*** Materials provided Section Begins ***

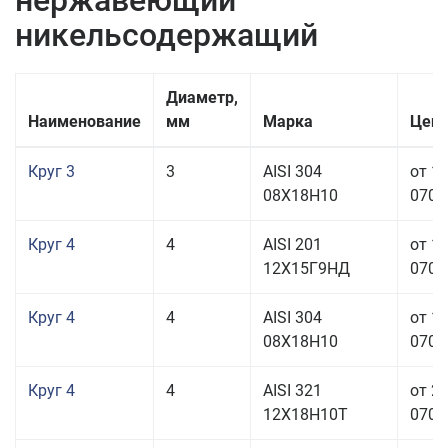
нержавеющий
никельсодержащий
Диаметр,
Наименование
мм
Марка
Цена
Круг 3
3
AISI 304
от 1
08Х18Н10
070,0
Круг 4
4
AISI 201
от 1
12Х15Г9НД
070,0
Круг 4
4
AISI 304
от 1
08Х18Н10
070,0
Круг 4
4
AISI 321
от 2
12Х18Н10Т
070,0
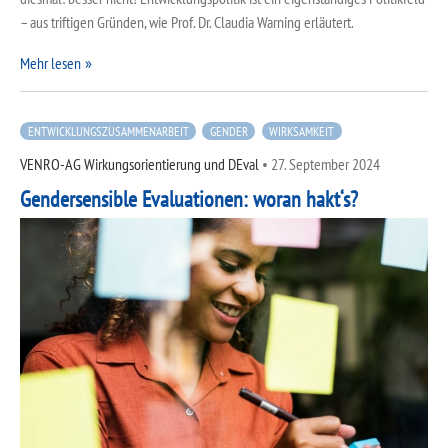
– aus triftigen Gründen, wie Prof. Dr. Claudia Warning erläutert.
Mehr lesen
ENTWICKLUNGSZUSAMMENARBEIT
GENDER
WIRKSAMKEIT
VENRO-AG Wirkungsorientierung und DEval
•
27. September 2024
Gendersensible Evaluationen: woran hakt‘s?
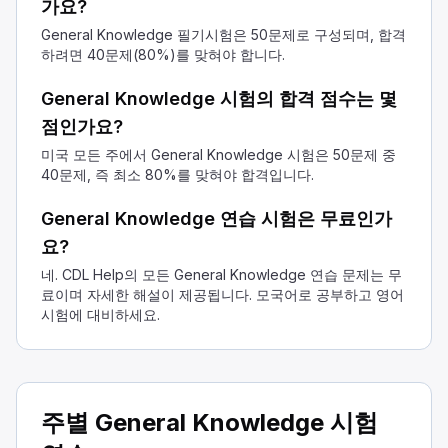
가요?
햇빛 가리개에 부착됩니다.
트레일러의 상자에 넣습니다.
General Knowledge 필기시험은 50문제로 구성되며, 합격
하려면 40문제(80%)를 맞혀야 합니다.
위험물 관련 서류는 운전석 문 수납함에 보관하십시오. 필요할 
터널을 통과하는 운전에 대한 다음 설명 중 옳은 것은 무엇입니
General Knowledge 시험의 합격 점수는 몇
신선한 공기를 위해 창문을 열어 두십시오.
점인가요?
트럭 내부의 모든 조명을 끄십시오.
미국 모든 주에서 General Knowledge 시험은 50문제 중
나갈 때 강한 바람이 불 수 있습니다.
40문제, 즉 최소 80%를 맞혀야 합격입니다.
터널을 빠져나올 때는 강한 바람을 느낄 수 있습니다. 차량 내부
이 차량들 중 회전 시 오프 트래킹이 발생할 가능성이 더 높은
General Knowledge 연습 시험은 무료인가
45피트 트레일러가 장착된 트럭
요?
28피트 박스 트럭
네. CDL Help의 모든 General Knowledge 연습 문제는 무
45피트 직선 트럭
료이며 자세한 해설이 제공됩니다. 모국어로 공부하고 영어
대형 트럭이 회전할 때 뒷부분이 바깥쪽으로 튀어나오는 현상을 
시험에 대비하세요.
어떤 상황에서 경적을 울려야 합니까?
사고를 피하기 위해
늦게 도착한다는 것을 다른 사람들에게 알리기 위해
길가에 있는 친구에게 인사를 하기 위해
주별 General Knowledge 시험
경적은 사고를 방지하는 데 도움이 될 때만 사용하십시오.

*** Materials provided Section Ends ***

_Written task_: Convert the text read from every page in the records above into a JSON list of strings, with one string per line and no blank lines. Leave the pictures out of the answer.

_Completed task_:
[
  "нержавеющий",
  "никельсодержащий",
  "Диаметр,",
  "Наименование",
  "мм",
  "Марка",
  "Цена",
  "Круг 3",
  "3",
  "AISI 304",
  "от 1",
  "08Х18Н10",
  "070,0",
  "Круг 4",
  "4",
  "AISI 201",
  "от 1",
  "12Х15Г9НД",
  "070,0",
  "Круг 4",
  "4",
  "AISI 304",
  "от 1",
  "08Х18Н10",
  "070,0",
  "Круг 4",
  "4",
  "AISI 321",
  "от 2",
  "12Х18Н10Т",
  "070,0",
  "– aus triftigen Gründen, wie Prof. Dr. Claudia Warning erläutert.",
  "Mehr lesen",
  "ENTWICKLUNGSZUSAMMENARBEIT",
  "GENDER",
  "WIRKSAMKEIT",
  "VENRO-AG Wirkungsorientierung und DEval",
  "•",
  "27. September 2024",
  "Gendersensible Evaluationen: woran hakt‘s?",
  "가요?",
  "햇빛 가리개에 부착됩니다.",
  "트레일러의 상자에 넣습니다.",
  "General Knowledge 필기시험은 50문제로 구성되며, 합격",
  "하려면 40문제(80%)를 맞혀야 합니다.",
  "위험물 관련 서류는 운전석 문 수납함에 보관하십시오. 필요할 ",
  "터널을 통과하는 운전에 대한 다음 설명 중 옳은 것은 무엇입니",
  "General Knowledge 시험의 합격 점수는 몇",
  "신선한 공기를 위해 창문을 열어 두십시오.",
  "점인가요?",
  "트럭 내부의 모든 조명을 끄십시오.",
  "미국 모든 주에서 General Knowledge 시험은 50문제 중",
  "나갈 때 강한 바람이 불 수 있습니다.",
  "40문제, 즉 최소 80%를 맞혀야 합격입니다.",
  "터널을 빠져나올 때는 강한 바람을 느낄 수 있습니다. 차량 내부",
  "이 차량들 중 회전 시 오프 트래킹이 발생할 가능성이 더 높은",
  "General Knowledge 연습 시험은 무료인가",
  "45피트 트레일러가 장착된 트럭",
  "요?",
  "28피트 박스 트럭",
  "네. CDL Help의 모든 General Knowledge 연습 문제는 무",
  "45피트 직선 트럭",
  "료이며 자세한 해설이 제공됩니다. 모국어로 공부하고 영어",
  "대형 트럭이 회전할 때 뒷부분이 바깥쪽으로 튀어나오는 현상을 ",
  "시험에 대비하세요.",
  "어떤 상황에서 경적을 울려야 합니까?",
  "사고를 피하기 위해",
  "늦게 도착한다는 것을 다른 사람들에게 알리기 위해",
  "길가에 있는 친구에게 인사를 하기 위해",
  "주별 General Knowledge 시험",
  "경적은 사고를 방지하는 데 도움이 될 때만 사용하십시오."
]